The latest issue of the Asia Bond Monitor showed the Philippines’ total LCY bonds outstanding reached P13 trillion at the end of September on accelerated growth of 3.8 percent quarter-on-quarter (q-o-q). 

Treasury and other government bonds grew by 3.6 percent q-o-q on increased borrowing amid a high volume of bond maturities during the quarter. 

The total corporate debt stock rebounded to expand 3.1 percent q-o-q in the third quarter of 2024 from the previous quarter’s contraction, as corporates increased their issuance after the central bank’s policy easing in August, the ADB said.

The report said total LCY bond issuance grew 11 percent q-o-q to P2.9 trillion in the third quarter alone, a reversal from the previous quarter’s 15.7 percent q-o-q contraction.

“Due to the government’s increased borrowing amid a large amount of maturities during the quarter, the issuance of Treasury and other government bonds increased 34. percent q-o-q in Q3 2024,” the report said.

“Similarly, corporate bond issuance increased more than three-fold to P165.4 billion, from P43.1 billion in the previous quarter, amid declining borrowing costs,” it added.

The largest corporate bond issuances during the quarter came from BDO Unibank, which issued a 1.5-year sustainability bond worth P55.7 billion, and Bank of the Philippine Islands, which also issued a 1.5-year sustainability bond worth P33.7 billion. 

These issuances represented 33.7 percent and 20.4 percent of the Philippines’ total corporate issuance in the third quarter of 2024, respectively.

Meanwhile, the ADB Institute also released a separate report yesterday titled, Designing Competition Policy for Economic Development in Asia and the Pacific, which, among others, identified challenges to competition enforcement in the Philippines.

“Under its competition enforcement function, the PCC (Philippine Competition Commission) has encountered several challenges that have served as critical lessons for a young competition authority,” the report said.

Among these, the report said the PCC’s case teams have encountered difficulties in obtaining data from sector regulators and other government agencies. 

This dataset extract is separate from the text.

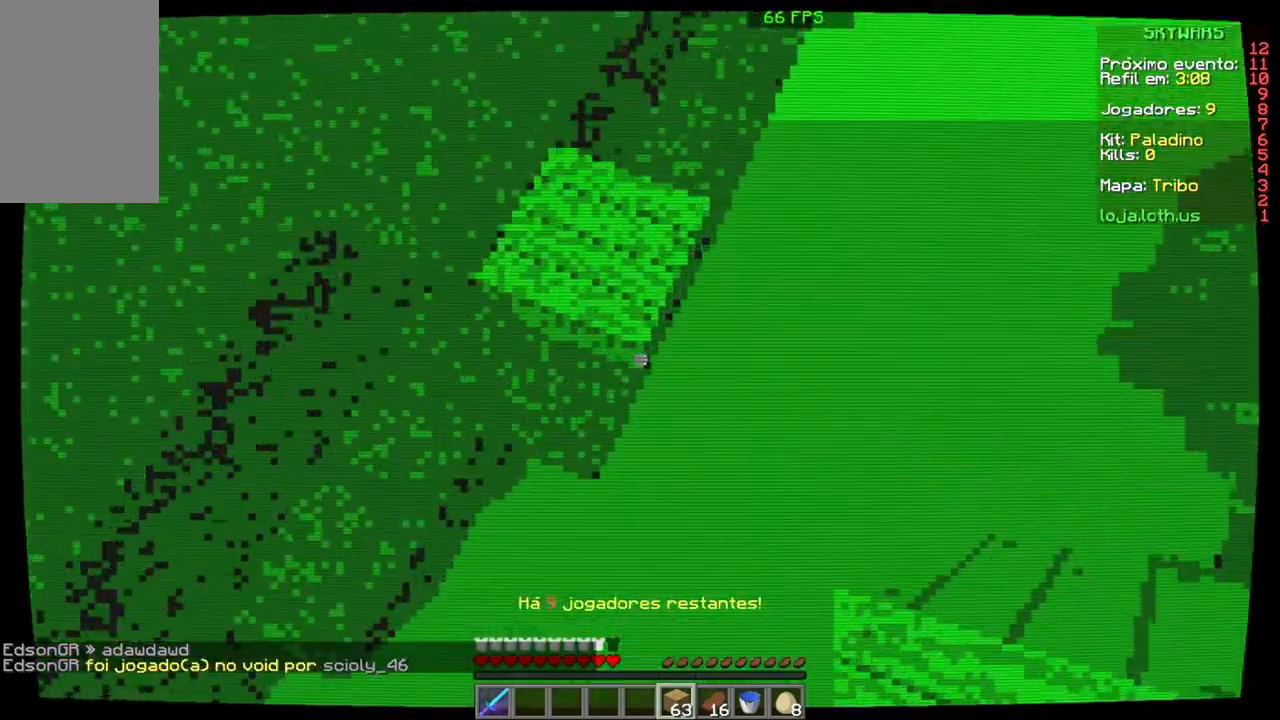
{"keys": ["d", "s"], "mouse": [], "events": [[34, "mouse_right", "down"], [167, "mouse_right", "up"], [234, "mouse_right", "down"], [301, "mouse_right", "up"], [401, "mouse_right", "down"], [468, "mouse_right", "up"]]}
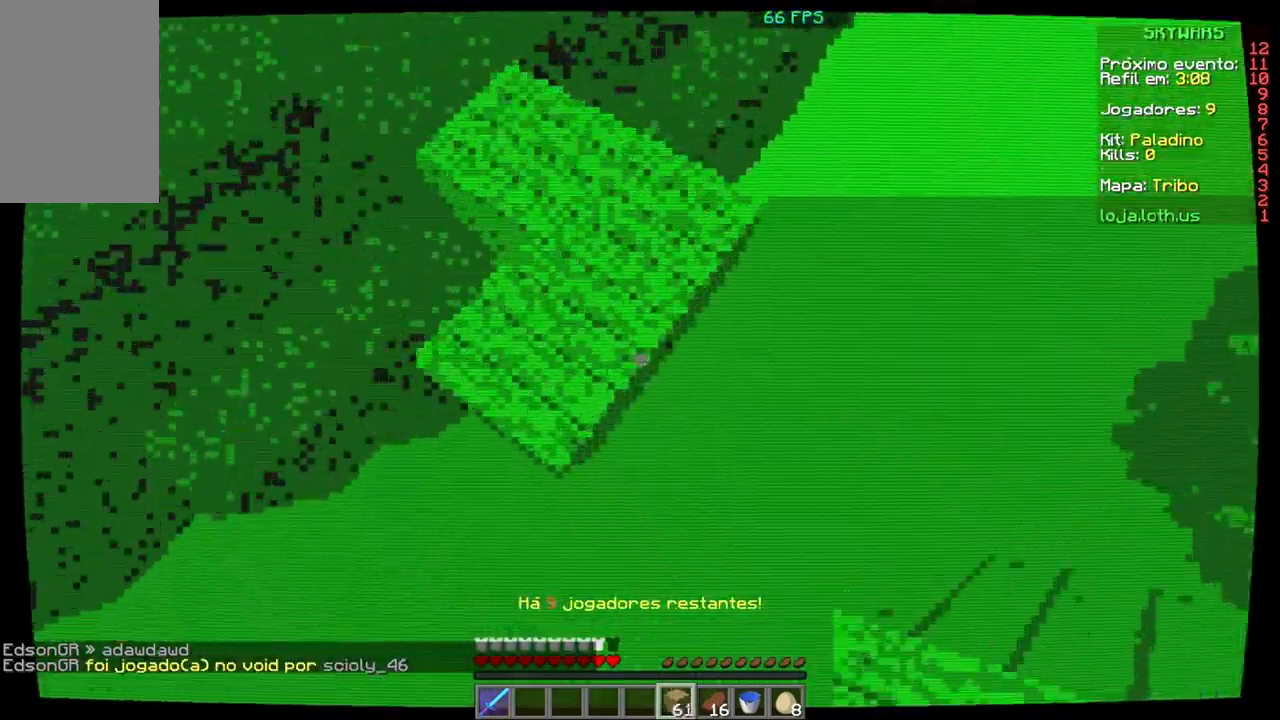
{"keys": ["d", "s"], "mouse": ["right"], "events": [[67, "mouse_right", "down"], [133, "mouse_right", "up"], [233, "mouse_right", "down"], [267, "mouse_right", "up"], [367, "mouse_right", "down"], [400, "mouse_right", "up"], [500, "mouse_right", "down"]]}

“This has been the case, despite having memoranda of agreement with other agencies that should facilitate the sharing of data and information,” the report said.

The report said collaboration with other government agencies requires the establishment of networks and data infrastructure that can be used to inform investigations in a timely manner. 

The publication likewise noted that existing relationships between private parties in oligopoly settings and governments, particularly sector regulators complicate the prosecution of competition cases. 

“In countries with weak institutions, such as the Philippines, there have been incidents when a government entity, possibly unaware of its own anti-competitive policies and decisions and thinking that it would benefit the public if competitors agreed on a price, ends up sanctioning and “legitimizing” the cartel,” the report said. “Of course, it may very well be the case that regulatory capture is possible, whereby anti-competitive practices are enabled by captured policymakers through the granting of economic privileges to specific entities,” it added.